The church features a stunning painting of ‘Our Lady of Pompei’ done by Lazzaro Pisani. The Virgin of Pompei was crowned by Bishop Giuseppe Pace in October 1966. For the longest time, the statue of Our Lady of Pompei stood at the church’s top-down, until 2009 when strong winds destroyed it. Today, a cross stands to replace the statue, with the church being listed on the Cultural Property of the Islands of Malta’s National Inventory, more details of which can be found here .

The Mdina Metropolitan Cathedral Museum

As you get to Mdina city centre’s main square, you cannot miss the Metropolitan Cathedral, which is right at the square’s core. This baroque-style building, designed by the legendary Lorenzo Cafa, commands quite an irresistible gravitas, leaving everyone who lays eyes on it awe-struck by its sheer grandeur.

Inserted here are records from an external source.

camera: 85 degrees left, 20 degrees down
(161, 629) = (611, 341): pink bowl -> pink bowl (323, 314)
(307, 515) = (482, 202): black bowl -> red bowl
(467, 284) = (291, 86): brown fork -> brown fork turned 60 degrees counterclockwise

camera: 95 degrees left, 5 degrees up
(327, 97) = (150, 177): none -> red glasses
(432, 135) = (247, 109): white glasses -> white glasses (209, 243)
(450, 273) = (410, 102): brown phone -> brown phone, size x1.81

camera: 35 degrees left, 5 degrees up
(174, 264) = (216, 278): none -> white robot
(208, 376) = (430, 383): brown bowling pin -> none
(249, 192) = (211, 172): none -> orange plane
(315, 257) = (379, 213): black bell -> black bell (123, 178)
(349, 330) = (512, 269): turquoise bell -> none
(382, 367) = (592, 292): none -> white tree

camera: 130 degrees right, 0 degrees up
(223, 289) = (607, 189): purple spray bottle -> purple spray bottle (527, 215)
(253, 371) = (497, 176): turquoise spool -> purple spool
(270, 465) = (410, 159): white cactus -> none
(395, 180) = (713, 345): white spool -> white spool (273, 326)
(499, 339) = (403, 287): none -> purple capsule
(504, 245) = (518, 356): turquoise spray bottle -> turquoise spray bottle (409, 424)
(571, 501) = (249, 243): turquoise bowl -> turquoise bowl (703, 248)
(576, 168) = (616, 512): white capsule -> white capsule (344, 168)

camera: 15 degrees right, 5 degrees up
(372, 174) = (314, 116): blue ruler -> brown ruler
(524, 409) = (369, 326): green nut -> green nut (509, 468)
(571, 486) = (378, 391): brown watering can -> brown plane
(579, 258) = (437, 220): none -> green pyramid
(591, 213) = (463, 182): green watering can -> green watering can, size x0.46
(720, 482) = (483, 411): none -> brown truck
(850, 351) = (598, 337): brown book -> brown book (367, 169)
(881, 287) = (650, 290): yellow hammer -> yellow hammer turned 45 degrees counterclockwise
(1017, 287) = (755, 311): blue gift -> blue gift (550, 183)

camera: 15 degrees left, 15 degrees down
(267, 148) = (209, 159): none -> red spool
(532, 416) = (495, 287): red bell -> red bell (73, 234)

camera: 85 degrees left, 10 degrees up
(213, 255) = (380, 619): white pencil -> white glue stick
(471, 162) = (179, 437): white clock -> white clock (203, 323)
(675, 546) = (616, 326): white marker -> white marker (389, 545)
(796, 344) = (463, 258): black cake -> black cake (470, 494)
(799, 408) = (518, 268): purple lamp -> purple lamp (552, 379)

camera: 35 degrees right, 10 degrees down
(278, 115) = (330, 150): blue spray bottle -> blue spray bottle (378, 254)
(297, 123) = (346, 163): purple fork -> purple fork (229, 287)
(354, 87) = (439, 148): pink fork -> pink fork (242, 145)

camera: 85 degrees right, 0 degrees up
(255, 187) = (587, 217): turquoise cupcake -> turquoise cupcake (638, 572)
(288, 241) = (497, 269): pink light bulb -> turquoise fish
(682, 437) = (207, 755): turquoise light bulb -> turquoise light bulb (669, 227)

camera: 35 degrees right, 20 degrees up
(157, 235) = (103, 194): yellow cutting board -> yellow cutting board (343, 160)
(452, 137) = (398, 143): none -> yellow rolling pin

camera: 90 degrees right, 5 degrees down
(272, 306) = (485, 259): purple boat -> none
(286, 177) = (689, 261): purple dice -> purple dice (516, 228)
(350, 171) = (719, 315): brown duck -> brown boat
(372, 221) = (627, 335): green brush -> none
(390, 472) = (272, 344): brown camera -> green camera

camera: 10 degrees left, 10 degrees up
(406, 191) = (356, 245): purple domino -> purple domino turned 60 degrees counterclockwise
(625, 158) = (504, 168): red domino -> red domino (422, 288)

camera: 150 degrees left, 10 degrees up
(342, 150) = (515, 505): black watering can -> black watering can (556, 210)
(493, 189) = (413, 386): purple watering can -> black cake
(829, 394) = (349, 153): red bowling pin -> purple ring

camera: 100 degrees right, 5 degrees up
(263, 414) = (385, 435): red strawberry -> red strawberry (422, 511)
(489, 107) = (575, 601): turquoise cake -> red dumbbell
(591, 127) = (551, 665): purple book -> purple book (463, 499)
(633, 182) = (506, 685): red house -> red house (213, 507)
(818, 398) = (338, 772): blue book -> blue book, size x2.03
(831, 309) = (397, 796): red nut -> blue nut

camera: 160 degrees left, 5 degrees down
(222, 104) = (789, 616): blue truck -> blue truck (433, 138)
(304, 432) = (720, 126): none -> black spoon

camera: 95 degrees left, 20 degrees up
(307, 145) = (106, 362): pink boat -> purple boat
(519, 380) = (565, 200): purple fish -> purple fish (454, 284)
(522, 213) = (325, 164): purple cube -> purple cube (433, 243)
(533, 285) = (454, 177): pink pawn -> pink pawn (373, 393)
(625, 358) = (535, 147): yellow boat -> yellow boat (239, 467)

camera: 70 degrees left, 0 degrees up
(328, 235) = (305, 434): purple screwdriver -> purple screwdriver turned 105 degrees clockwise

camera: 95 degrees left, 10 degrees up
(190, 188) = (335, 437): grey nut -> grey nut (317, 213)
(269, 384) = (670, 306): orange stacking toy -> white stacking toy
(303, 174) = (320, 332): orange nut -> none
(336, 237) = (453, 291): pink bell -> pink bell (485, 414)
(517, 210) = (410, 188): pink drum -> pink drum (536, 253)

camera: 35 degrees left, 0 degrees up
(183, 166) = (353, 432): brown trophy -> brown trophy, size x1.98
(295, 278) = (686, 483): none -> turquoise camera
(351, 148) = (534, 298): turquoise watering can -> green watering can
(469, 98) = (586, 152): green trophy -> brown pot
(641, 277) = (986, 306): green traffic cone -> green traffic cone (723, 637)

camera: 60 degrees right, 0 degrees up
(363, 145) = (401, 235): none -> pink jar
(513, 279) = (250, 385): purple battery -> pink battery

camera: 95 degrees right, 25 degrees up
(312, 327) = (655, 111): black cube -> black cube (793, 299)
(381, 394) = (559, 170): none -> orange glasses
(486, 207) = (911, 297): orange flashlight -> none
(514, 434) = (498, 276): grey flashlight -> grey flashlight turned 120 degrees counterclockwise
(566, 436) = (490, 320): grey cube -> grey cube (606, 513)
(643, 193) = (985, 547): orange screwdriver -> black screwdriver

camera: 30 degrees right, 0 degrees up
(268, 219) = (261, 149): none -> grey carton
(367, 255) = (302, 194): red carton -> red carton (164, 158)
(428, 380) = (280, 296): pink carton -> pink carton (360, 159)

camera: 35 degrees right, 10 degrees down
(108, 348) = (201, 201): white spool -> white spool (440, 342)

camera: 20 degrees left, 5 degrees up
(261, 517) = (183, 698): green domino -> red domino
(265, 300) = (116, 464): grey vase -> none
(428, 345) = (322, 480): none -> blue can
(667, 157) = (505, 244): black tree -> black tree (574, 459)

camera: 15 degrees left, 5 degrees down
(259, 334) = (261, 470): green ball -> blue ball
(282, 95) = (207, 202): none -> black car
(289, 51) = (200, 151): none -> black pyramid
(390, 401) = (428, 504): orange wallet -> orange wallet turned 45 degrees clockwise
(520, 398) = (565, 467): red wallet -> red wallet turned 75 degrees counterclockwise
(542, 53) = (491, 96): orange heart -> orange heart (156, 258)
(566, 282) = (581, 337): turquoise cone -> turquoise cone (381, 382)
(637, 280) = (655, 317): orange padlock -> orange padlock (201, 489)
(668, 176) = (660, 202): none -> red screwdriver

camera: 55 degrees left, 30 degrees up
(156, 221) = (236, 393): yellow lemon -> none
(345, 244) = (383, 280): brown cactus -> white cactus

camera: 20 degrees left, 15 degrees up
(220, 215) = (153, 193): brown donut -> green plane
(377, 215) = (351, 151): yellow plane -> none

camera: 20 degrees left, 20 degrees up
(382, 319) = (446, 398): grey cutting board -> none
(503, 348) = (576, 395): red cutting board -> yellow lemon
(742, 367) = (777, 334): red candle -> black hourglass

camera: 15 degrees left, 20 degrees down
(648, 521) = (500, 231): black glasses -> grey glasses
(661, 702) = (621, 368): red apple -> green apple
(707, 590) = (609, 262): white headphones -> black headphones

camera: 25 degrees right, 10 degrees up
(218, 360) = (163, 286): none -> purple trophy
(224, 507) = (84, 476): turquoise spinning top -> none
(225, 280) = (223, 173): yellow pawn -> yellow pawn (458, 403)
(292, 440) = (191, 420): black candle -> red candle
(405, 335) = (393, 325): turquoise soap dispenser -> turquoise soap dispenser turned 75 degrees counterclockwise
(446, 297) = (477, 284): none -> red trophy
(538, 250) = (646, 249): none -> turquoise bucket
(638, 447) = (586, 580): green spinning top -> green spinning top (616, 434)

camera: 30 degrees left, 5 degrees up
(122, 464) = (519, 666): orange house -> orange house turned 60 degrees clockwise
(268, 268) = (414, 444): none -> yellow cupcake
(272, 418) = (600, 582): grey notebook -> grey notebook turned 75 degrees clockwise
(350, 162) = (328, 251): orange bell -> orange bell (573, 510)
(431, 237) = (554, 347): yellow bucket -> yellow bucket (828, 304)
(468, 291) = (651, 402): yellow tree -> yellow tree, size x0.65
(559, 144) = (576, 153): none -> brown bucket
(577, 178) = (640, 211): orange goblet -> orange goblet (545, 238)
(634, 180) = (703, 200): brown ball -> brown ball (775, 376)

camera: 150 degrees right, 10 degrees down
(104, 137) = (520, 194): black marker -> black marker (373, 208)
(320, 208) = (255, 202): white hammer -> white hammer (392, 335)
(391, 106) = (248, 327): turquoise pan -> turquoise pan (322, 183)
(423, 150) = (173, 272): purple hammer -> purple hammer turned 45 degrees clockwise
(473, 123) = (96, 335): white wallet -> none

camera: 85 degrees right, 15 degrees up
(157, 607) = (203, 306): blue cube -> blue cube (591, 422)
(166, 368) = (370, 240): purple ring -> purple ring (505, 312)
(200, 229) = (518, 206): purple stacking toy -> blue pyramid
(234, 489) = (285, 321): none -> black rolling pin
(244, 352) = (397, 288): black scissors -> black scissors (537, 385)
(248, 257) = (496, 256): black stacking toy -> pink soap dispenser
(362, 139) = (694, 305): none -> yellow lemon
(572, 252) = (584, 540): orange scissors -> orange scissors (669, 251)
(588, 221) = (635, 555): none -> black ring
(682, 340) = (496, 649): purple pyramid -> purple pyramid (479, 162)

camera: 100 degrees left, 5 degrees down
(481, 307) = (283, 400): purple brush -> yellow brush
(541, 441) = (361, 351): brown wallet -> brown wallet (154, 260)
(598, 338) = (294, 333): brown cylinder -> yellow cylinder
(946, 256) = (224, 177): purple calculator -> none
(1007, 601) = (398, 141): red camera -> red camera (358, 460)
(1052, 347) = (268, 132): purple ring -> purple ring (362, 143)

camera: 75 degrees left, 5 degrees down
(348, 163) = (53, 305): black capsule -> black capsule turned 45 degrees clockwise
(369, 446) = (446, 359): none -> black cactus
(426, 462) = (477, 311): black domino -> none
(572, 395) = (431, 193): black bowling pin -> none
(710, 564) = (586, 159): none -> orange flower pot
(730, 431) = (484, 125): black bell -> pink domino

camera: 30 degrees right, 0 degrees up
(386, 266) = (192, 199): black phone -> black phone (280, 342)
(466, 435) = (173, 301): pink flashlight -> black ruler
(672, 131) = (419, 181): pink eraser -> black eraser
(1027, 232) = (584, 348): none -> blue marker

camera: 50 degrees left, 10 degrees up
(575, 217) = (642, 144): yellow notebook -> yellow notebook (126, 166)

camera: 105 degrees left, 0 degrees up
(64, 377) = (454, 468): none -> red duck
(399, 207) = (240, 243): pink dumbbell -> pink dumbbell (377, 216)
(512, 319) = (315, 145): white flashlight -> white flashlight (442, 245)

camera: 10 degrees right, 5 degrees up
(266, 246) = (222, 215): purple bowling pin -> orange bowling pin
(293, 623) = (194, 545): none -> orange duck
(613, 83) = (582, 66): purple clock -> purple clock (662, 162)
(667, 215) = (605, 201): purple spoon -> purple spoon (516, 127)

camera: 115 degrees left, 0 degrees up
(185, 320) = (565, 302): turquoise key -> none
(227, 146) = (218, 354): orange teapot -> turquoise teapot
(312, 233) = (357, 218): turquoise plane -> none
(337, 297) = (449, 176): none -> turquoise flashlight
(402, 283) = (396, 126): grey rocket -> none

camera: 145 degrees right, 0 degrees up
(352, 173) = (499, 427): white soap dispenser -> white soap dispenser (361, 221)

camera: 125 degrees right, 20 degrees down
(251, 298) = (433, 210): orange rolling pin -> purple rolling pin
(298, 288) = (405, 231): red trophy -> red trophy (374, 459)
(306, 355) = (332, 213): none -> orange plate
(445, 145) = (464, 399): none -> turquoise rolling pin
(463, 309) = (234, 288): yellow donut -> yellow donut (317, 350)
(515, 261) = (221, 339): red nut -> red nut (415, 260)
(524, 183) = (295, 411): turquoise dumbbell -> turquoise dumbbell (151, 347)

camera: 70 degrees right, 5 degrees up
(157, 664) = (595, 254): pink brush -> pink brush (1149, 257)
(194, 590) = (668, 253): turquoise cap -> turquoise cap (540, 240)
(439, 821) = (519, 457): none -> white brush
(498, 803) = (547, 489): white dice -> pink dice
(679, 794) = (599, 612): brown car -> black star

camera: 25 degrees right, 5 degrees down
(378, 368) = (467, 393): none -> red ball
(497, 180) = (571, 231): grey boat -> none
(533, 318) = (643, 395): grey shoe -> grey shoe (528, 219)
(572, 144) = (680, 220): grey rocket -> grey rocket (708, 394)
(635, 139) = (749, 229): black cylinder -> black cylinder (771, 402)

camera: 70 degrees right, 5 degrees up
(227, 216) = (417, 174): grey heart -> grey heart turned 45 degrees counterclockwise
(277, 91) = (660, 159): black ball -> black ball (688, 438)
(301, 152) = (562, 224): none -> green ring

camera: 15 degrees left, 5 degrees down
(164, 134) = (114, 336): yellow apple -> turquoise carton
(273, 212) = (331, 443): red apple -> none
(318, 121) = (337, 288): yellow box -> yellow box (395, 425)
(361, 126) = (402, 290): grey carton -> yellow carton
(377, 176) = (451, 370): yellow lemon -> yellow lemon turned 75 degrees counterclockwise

The cathedral is bordered by two palaces (Episcopal residence and the old seminary) featuring the exact same architectural design and it is one of the most dominant buildings in the ancient Mdina. This cathedral is considered as Malta’s mother of churches metaphorically. This is also where the Archbishop of Malta seats when hosting religious functions. As the head of the Maltese Diocese, this cathedral is where the Archbishop coordinates and runs diocese affairs from. The name ‘Metropolitan’ results from the title given to the Archbishop: ‘The Metropolitan Archbishop & Head of the Ecclesiastical Province of Gozo and Malta’.

Il-Berga ta' Kastilja

Yet another perfect exemplification of the baroque style architectural prowess is Il-Berga ta' Kastilja – Auberge de Castille. This highly stunning and superimposing structure is found in Valletta, Malta’s capital city. The building was constructed in the early 1570s as a place to host the Knights of St. John. Considered as Malta’s finest piece of architecture, this elegant building is presently used as Malta’s Prime Minister’s office. While the structure is closed for public entry, you are allowed to take pictures from the building’s steps.